Münster statt Mallorca: Die Besatzung eines Airbus A319 von Germania setzte auf dem Flug nach Palma ein Notsignal ab. Das Flugzeug flog mehrere Schleifen über dem Rheinland, ehe es in Münster wieder landete.

Der zehn Jahre alte Airbus A319 der Fluggesellschaft Germania musste am Freitagabend zum Flughafen Münster/Osnabrück zurück

Der zehn Jahre alte Airbus A319 der Fluggesellschaft Germania musste am Freitagabend zum Flughafen Münster/Osnabrück zurück. Am Ende der Gangway steht ein Rettungswagen mit eingeschaltetem Blaulicht. 

DPA

Es ging zurück zum Ausgangsort statt in die Ferien nach Mallorca. Eine Maschine der Fluggesellschaft Germania ist am Freitagabend aufgrund von Kabinendruck-Problemen zum Flughafen Münster/Osnabrück zurückgekehrt.

Der Airbus A319 mit der Flugnummer ST4212 mit dem Ziel Palma de Mallorca war nach Angaben eines Flughafensprechers um 21.45 Uhr gestartet. Während des Steigfluges sei im Cockpit ein technisches Problem zur Regelung des Kabinendruckes angezeigt worden, teilte Germania am Samstag mit. Die Maschine sollte eigentlich um 23.40 Uhr auf der Baleareninsel ankommen.
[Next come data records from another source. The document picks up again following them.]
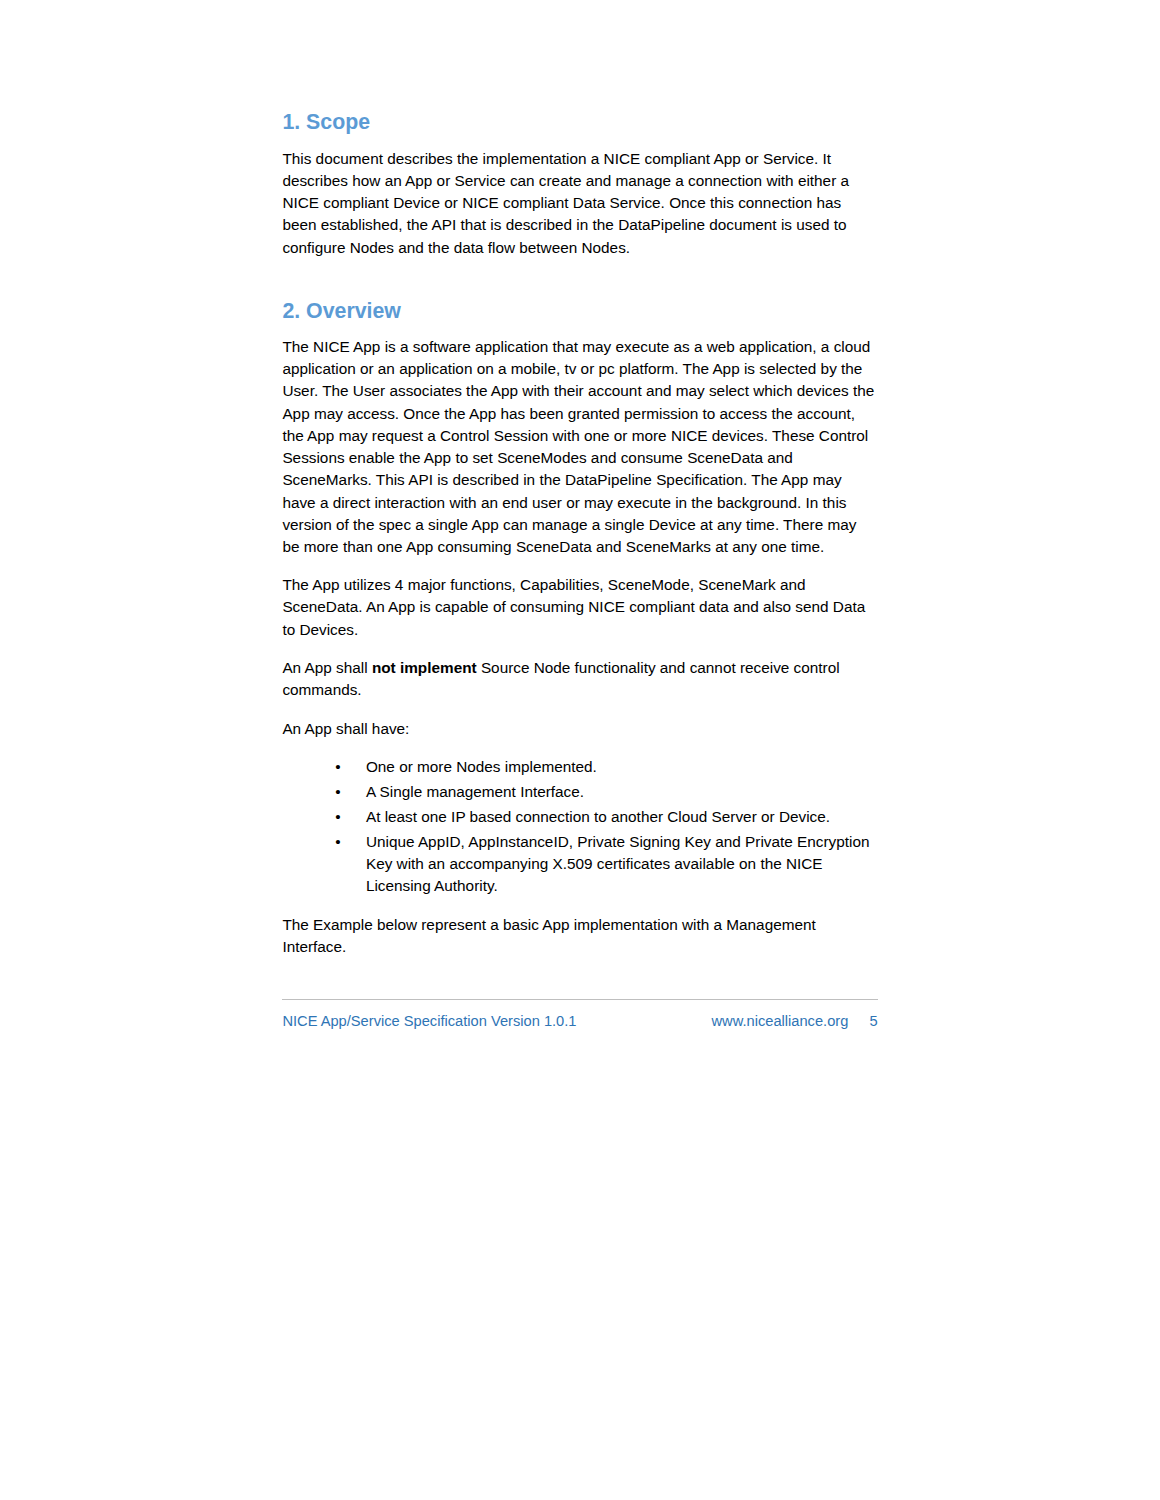1. Scope
This document describes the implementation a NICE compliant App or Service. It describes how an App or Service can create and manage a connection with either a NICE compliant Device or NICE compliant Data Service. Once this connection has been established, the API that is described in the DataPipeline document is used to configure Nodes and the data flow between Nodes.
2. Overview
The NICE App is a software application that may execute as a web application, a cloud application or an application on a mobile, tv or pc platform. The App is selected by the User. The User associates the App with their account and may select which devices the App may access. Once the App has been granted permission to access the account, the App may request a Control Session with one or more NICE devices. These Control Sessions enable the App to set SceneModes and consume SceneData and SceneMarks. This API is described in the DataPipeline Specification. The App may have a direct interaction with an end user or may execute in the background. In this version of the spec a single App can manage a single Device at any time. There may be more than one App consuming SceneData and SceneMarks at any one time.
The App utilizes 4 major functions, Capabilities, SceneMode, SceneMark and SceneData. An App is capable of consuming NICE compliant data and also send Data to Devices.
An App shall not implement Source Node functionality and cannot receive control commands.
An App shall have:
One or more Nodes implemented.
A Single management Interface.
At least one IP based connection to another Cloud Server or Device.
Unique AppID, AppInstanceID, Private Signing Key and Private Encryption Key with an accompanying X.509 certificates available on the NICE Licensing Authority.
The Example below represent a basic App implementation with a Management Interface.
NICE App/Service Specification Version 1.0.1
www.nicealliance.org 5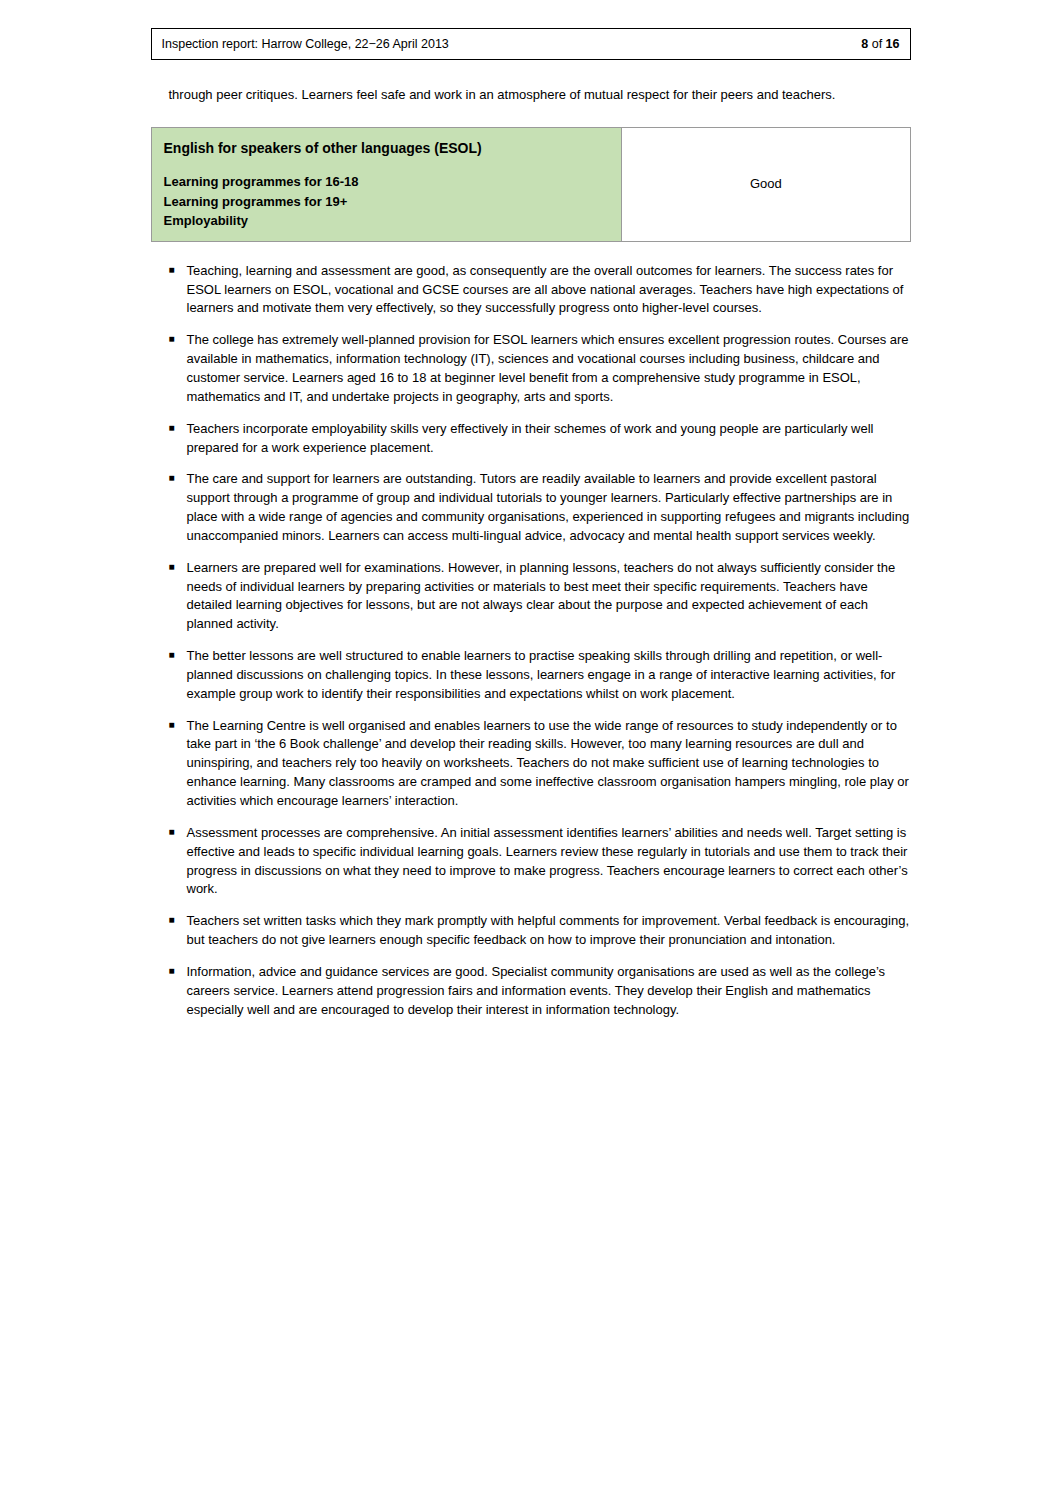Inspection report: Harrow College, 22−26 April 2013 8 of 16
through peer critiques. Learners feel safe and work in an atmosphere of mutual respect for their peers and teachers.
| English for speakers of other languages (ESOL) Learning programmes for 16-18 Learning programmes for 19+ Employability | Good |
Teaching, learning and assessment are good, as consequently are the overall outcomes for learners. The success rates for ESOL learners on ESOL, vocational and GCSE courses are all above national averages. Teachers have high expectations of learners and motivate them very effectively, so they successfully progress onto higher-level courses.
The college has extremely well-planned provision for ESOL learners which ensures excellent progression routes. Courses are available in mathematics, information technology (IT), sciences and vocational courses including business, childcare and customer service. Learners aged 16 to 18 at beginner level benefit from a comprehensive study programme in ESOL, mathematics and IT, and undertake projects in geography, arts and sports.
Teachers incorporate employability skills very effectively in their schemes of work and young people are particularly well prepared for a work experience placement.
The care and support for learners are outstanding. Tutors are readily available to learners and provide excellent pastoral support through a programme of group and individual tutorials to younger learners. Particularly effective partnerships are in place with a wide range of agencies and community organisations, experienced in supporting refugees and migrants including unaccompanied minors. Learners can access multi-lingual advice, advocacy and mental health support services weekly.
Learners are prepared well for examinations. However, in planning lessons, teachers do not always sufficiently consider the needs of individual learners by preparing activities or materials to best meet their specific requirements. Teachers have detailed learning objectives for lessons, but are not always clear about the purpose and expected achievement of each planned activity.
The better lessons are well structured to enable learners to practise speaking skills through drilling and repetition, or well-planned discussions on challenging topics. In these lessons, learners engage in a range of interactive learning activities, for example group work to identify their responsibilities and expectations whilst on work placement.
The Learning Centre is well organised and enables learners to use the wide range of resources to study independently or to take part in ‘the 6 Book challenge’ and develop their reading skills. However, too many learning resources are dull and uninspiring, and teachers rely too heavily on worksheets. Teachers do not make sufficient use of learning technologies to enhance learning. Many classrooms are cramped and some ineffective classroom organisation hampers mingling, role play or activities which encourage learners’ interaction.
Assessment processes are comprehensive. An initial assessment identifies learners’ abilities and needs well. Target setting is effective and leads to specific individual learning goals. Learners review these regularly in tutorials and use them to track their progress in discussions on what they need to improve to make progress. Teachers encourage learners to correct each other’s work.
Teachers set written tasks which they mark promptly with helpful comments for improvement. Verbal feedback is encouraging, but teachers do not give learners enough specific feedback on how to improve their pronunciation and intonation.
Information, advice and guidance services are good. Specialist community organisations are used as well as the college’s careers service. Learners attend progression fairs and information events. They develop their English and mathematics especially well and are encouraged to develop their interest in information technology.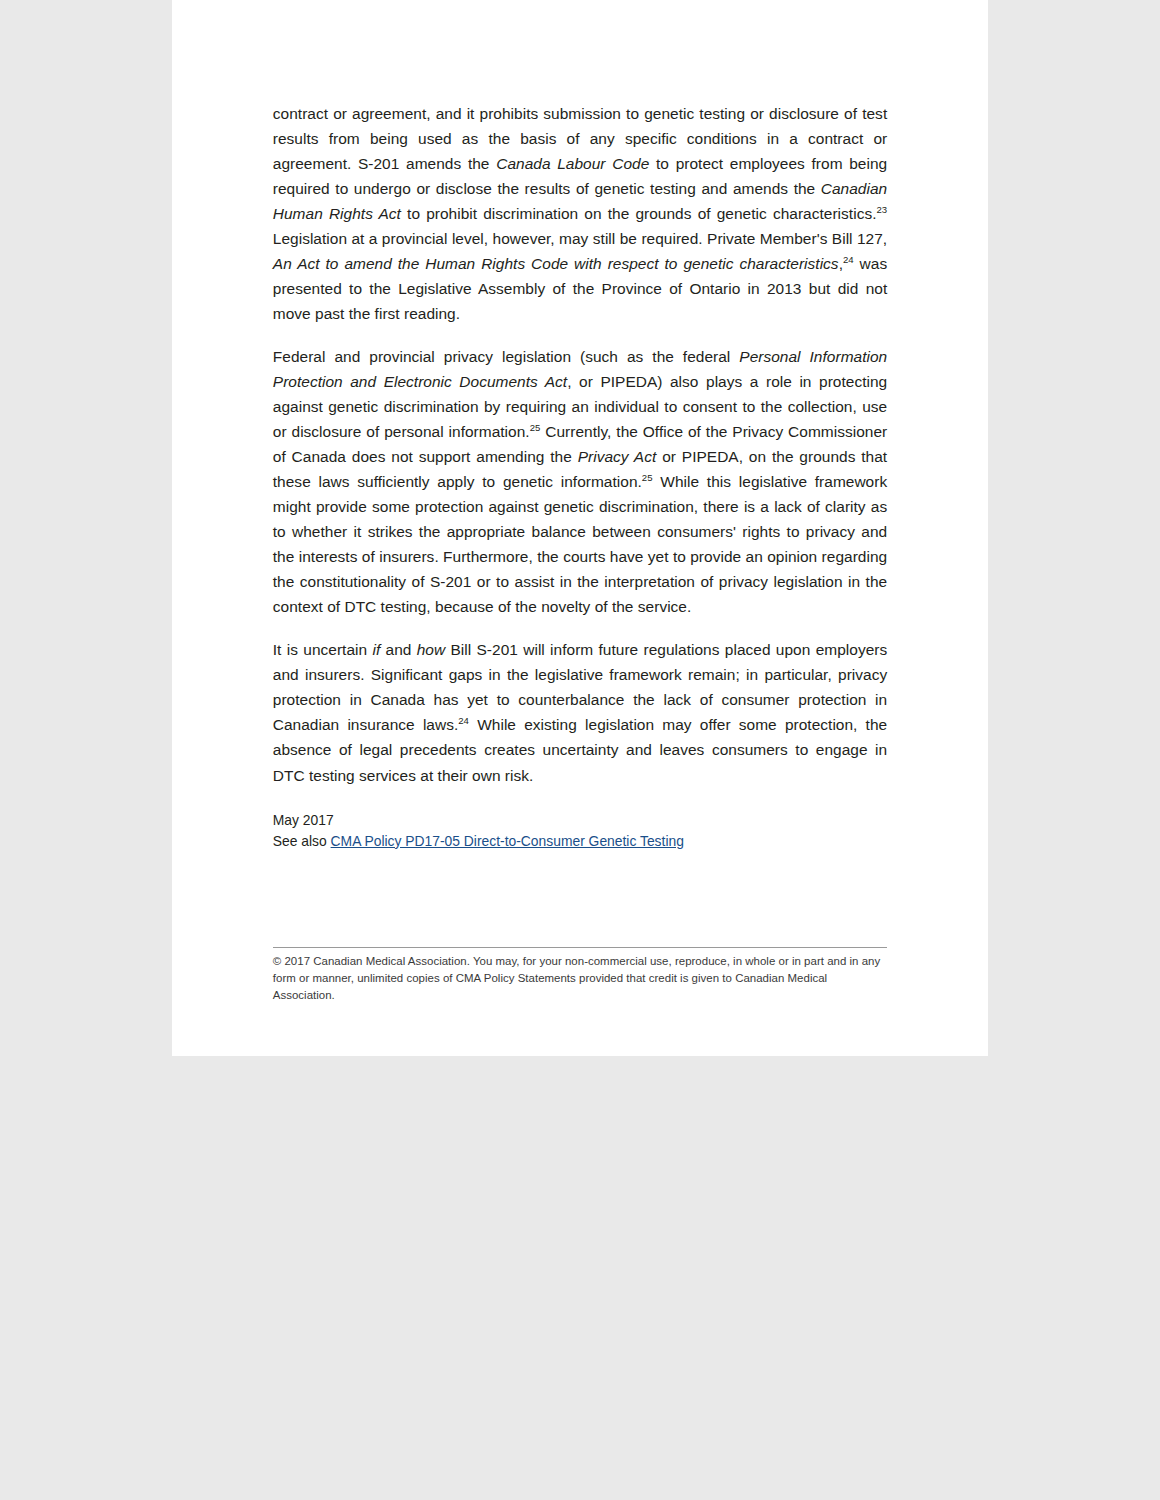contract or agreement, and it prohibits submission to genetic testing or disclosure of test results from being used as the basis of any specific conditions in a contract or agreement. S-201 amends the Canada Labour Code to protect employees from being required to undergo or disclose the results of genetic testing and amends the Canadian Human Rights Act to prohibit discrimination on the grounds of genetic characteristics.23 Legislation at a provincial level, however, may still be required. Private Member's Bill 127, An Act to amend the Human Rights Code with respect to genetic characteristics,24 was presented to the Legislative Assembly of the Province of Ontario in 2013 but did not move past the first reading.
Federal and provincial privacy legislation (such as the federal Personal Information Protection and Electronic Documents Act, or PIPEDA) also plays a role in protecting against genetic discrimination by requiring an individual to consent to the collection, use or disclosure of personal information.25 Currently, the Office of the Privacy Commissioner of Canada does not support amending the Privacy Act or PIPEDA, on the grounds that these laws sufficiently apply to genetic information.25 While this legislative framework might provide some protection against genetic discrimination, there is a lack of clarity as to whether it strikes the appropriate balance between consumers' rights to privacy and the interests of insurers. Furthermore, the courts have yet to provide an opinion regarding the constitutionality of S-201 or to assist in the interpretation of privacy legislation in the context of DTC testing, because of the novelty of the service.
It is uncertain if and how Bill S-201 will inform future regulations placed upon employers and insurers. Significant gaps in the legislative framework remain; in particular, privacy protection in Canada has yet to counterbalance the lack of consumer protection in Canadian insurance laws.24 While existing legislation may offer some protection, the absence of legal precedents creates uncertainty and leaves consumers to engage in DTC testing services at their own risk.
May 2017
See also CMA Policy PD17-05 Direct-to-Consumer Genetic Testing
© 2017 Canadian Medical Association. You may, for your non-commercial use, reproduce, in whole or in part and in any form or manner, unlimited copies of CMA Policy Statements provided that credit is given to Canadian Medical Association.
Daraufhin habe sich der Kapitän zur Landung entschlossen. Das Flugzeug habe sich zu diesem Zeitpunkt ungefähr über Köln befunden, sagte der Flughafensprecher. Es habe sich nicht um einen plötzlichen Druckabfall gehandelt.

"Luftnotfall" für Germania-Airbus

Die Piloten sendeten den Transpondercode 7700 aus und erklärten damit einen sogenannten Luftnotfall. Nach mehreren geflogenen Schleifen über dem Rheinland nahm die Maschine Kurs auf den Flughafen Düsseldorf.

Der Airbus flog mehrere Schleifen über dem Rheinland

Der Airbus flog mehrere Schleifen über dem Rheinland

Nachdem das Flugzeug zunächst deutlich an Höhe verlor, stieg es wieder auf und brach den Landeanflug auf den Airport der nordrhein-westfälischen Landeshauptstadt ab, wie die  Aufzeichnungen auf "Flightradar24" zeigen.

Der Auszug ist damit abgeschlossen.